EghtesadOnline: Iran sees the prospect of raising natural gas exports by more than twice the current level in a few years while facing challenges to tap into some of regional markets.
The country has taken steps to ramp up gas exports to neighbors. It continues to deliver 30 million cubic meters per day of gas to Turkey under a 25-year contract signed in 1996 despite being challenged by an Ankara court.
Gas flow to Turkey is not expected to change up to 2020, ISNA said in a report on Sunday, but the prospect of increasing exports to Iraq will be the main driver of Iran's gas export initiative.
Iraq started receiving Iranian gas in June, state-owned oil company, NIOC, said at the time. Exports began at a rate of 5 million cubic meters a day, but is planned to reach 25 mcm/d in 2018 before topping out at 50 mcm/d in 2020, according to Financial Tribune.
Supplies to Turkey and Iraq would take gas exports to the feasible level of 80 million cubic meters a day. But from there, Iran will face an uphill task to lift exports by meaningful amounts.
The country is mulling over a plan to sell natural gas to Oman, south of the Persian Gulf through a subsea pipeline. In February, Tehran and Muscat signed a preliminary agreement on the pipeline project that is estimated to cost $1.2 billion. But the project is still at an embryonic stage.
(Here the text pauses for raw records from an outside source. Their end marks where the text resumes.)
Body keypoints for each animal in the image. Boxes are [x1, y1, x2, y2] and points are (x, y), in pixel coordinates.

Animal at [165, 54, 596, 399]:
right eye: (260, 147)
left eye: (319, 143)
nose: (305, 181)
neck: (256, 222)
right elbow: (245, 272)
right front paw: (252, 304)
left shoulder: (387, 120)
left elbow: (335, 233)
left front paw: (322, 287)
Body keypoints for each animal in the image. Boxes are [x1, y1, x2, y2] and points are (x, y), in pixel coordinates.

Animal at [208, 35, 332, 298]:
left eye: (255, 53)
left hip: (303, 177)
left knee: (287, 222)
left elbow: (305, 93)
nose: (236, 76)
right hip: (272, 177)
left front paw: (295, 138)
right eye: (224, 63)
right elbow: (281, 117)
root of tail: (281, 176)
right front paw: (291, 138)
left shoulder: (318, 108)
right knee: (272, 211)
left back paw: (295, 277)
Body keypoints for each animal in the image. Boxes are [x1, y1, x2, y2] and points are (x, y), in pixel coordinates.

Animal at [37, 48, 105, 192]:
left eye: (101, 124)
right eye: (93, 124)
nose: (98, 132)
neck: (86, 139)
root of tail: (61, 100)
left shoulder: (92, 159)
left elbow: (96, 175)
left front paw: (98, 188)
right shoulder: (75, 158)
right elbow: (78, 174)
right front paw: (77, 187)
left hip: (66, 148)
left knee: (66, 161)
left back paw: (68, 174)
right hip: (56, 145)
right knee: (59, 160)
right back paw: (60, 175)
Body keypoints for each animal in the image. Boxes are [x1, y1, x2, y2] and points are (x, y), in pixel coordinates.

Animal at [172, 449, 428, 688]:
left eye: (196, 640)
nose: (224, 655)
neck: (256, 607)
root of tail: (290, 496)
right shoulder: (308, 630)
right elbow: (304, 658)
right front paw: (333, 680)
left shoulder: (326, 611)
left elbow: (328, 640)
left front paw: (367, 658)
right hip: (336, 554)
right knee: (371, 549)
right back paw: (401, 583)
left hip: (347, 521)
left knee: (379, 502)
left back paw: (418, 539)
Based on an earlier agreement in 2013, Oman would take in 28 mcm/d of gas from Iran for 15 years.
According to IRNA, the sultanate could seek to import as much as 20 billion cubic meters a year of Iranian gas, or more than 50 mcm/d, to meet its demand.
--- Pakistan Out of the Picture
Pakistan, meanwhile, seems to be a less likely source of gas revenue for Iran.
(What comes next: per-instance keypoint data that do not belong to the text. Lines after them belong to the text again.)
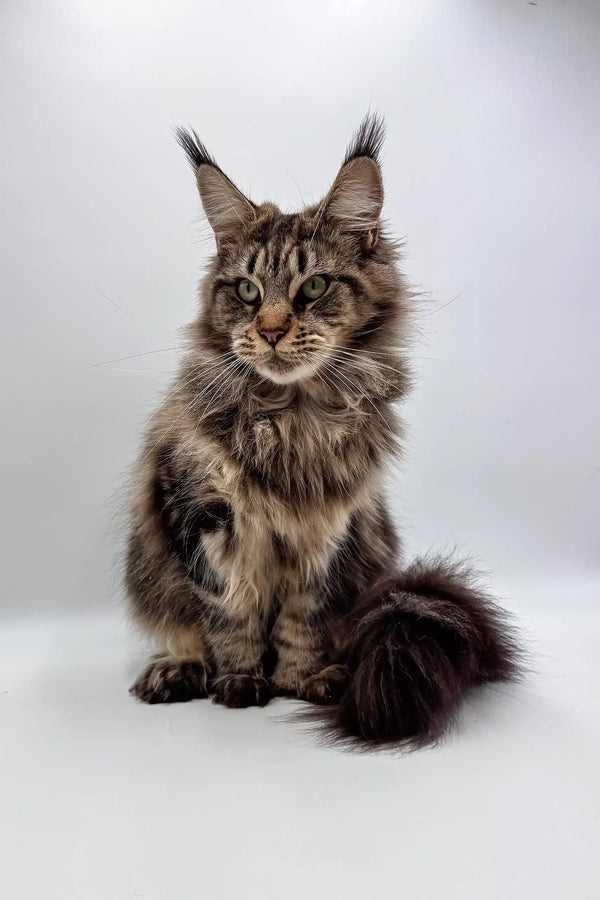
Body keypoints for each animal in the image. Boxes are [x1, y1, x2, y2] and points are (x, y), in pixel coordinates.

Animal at [126, 116, 520, 748]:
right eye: (246, 292)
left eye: (313, 288)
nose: (269, 330)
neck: (290, 418)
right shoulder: (202, 513)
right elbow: (227, 613)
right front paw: (238, 681)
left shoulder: (331, 524)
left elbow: (302, 618)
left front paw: (298, 679)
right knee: (181, 633)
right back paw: (176, 672)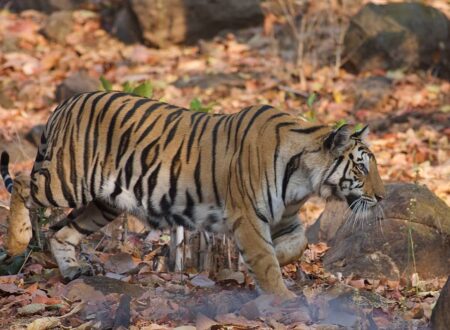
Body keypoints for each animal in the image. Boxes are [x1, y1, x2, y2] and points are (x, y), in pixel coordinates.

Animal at [1, 90, 384, 300]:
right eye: (362, 168)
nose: (382, 197)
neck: (304, 178)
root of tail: (66, 102)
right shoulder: (248, 216)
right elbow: (265, 261)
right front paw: (283, 296)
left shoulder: (284, 219)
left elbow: (295, 246)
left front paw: (253, 267)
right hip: (68, 180)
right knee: (21, 184)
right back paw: (18, 241)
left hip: (105, 202)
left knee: (63, 232)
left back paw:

The two countries have been involved in talks over constructing a gas pipeline that would stretch more than 2,700 kilometers from Asalouyeh in southwest Iran through the Pakistani provinces of Balochistan and Sindh.
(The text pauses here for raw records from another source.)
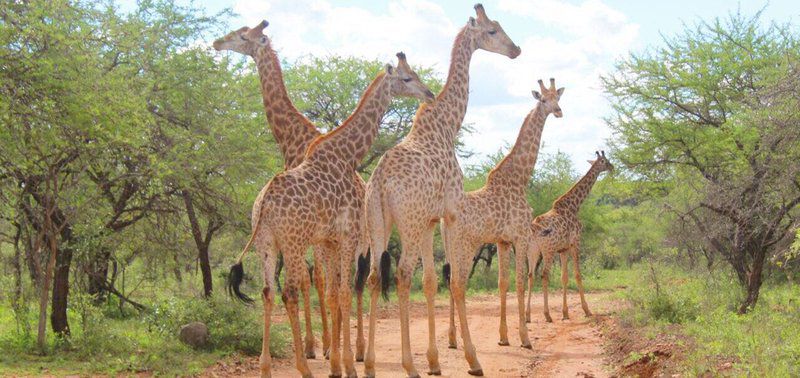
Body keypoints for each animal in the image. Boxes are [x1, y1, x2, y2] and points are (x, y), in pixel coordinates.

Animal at [228, 53, 434, 378]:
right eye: (407, 78)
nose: (429, 94)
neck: (347, 155)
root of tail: (265, 204)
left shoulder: (329, 240)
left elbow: (336, 293)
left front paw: (338, 363)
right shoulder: (346, 235)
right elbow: (343, 292)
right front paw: (348, 365)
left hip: (266, 243)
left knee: (267, 291)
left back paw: (266, 367)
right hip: (294, 243)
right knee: (290, 291)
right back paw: (305, 366)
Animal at [362, 4, 520, 376]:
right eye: (492, 30)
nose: (516, 49)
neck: (448, 124)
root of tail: (381, 181)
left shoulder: (431, 220)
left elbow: (432, 281)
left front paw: (435, 359)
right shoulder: (451, 212)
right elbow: (457, 280)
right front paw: (472, 359)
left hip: (379, 222)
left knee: (376, 276)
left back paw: (371, 364)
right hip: (407, 222)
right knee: (402, 274)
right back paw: (409, 365)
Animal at [444, 78, 564, 350]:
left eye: (558, 97)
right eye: (543, 99)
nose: (559, 111)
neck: (520, 179)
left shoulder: (502, 241)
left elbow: (502, 283)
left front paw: (503, 337)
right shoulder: (521, 236)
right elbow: (519, 282)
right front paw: (525, 338)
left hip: (449, 248)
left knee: (449, 282)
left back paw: (453, 339)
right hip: (465, 246)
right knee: (458, 284)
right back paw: (465, 344)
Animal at [524, 151, 612, 322]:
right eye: (605, 161)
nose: (612, 167)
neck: (574, 206)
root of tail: (533, 228)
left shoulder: (563, 249)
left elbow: (564, 277)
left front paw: (565, 313)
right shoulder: (575, 243)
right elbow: (578, 275)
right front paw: (587, 310)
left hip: (533, 251)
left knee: (531, 276)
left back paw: (527, 316)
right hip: (548, 250)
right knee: (544, 275)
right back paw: (547, 315)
According to reports, about 900 kilometers of the pipeline have been laid in Iran, but Pakistan has dithered over constructing 700 kilometers of the pipeline in its territory. The pipeline was envisaged to carry over 20 mcm of Iranian gas daily to Pakistan.
Some officials and analysts say low LNG prices in international markets have diverted Pakistan's attention from the IP gas pipeline project toward attractive options such as Qatar's LNG.
Iran (34 trillion cubic meters) and Russia (32.6 tcm) hold the largest proven gas reserves, according to BP Statistical Review of World Energy.
Latest surveys on hydrocarbon fields also show that the country's recoverable natural gas reserves have risen by 283 billion cubic meters.
The country has boosted gas production to around 880 million cubic meters per day, with over two-thirds of that amount coming from South Pars, the world's largest gas field shared by Iran and Qatar in the Persian Gulf.
The country aims to raise output to over 1 billion cubic meters by March 2018. More than 146 bcm of natural gas were produced from South Pars in the previous fiscal year, or 400 million cubic meters daily.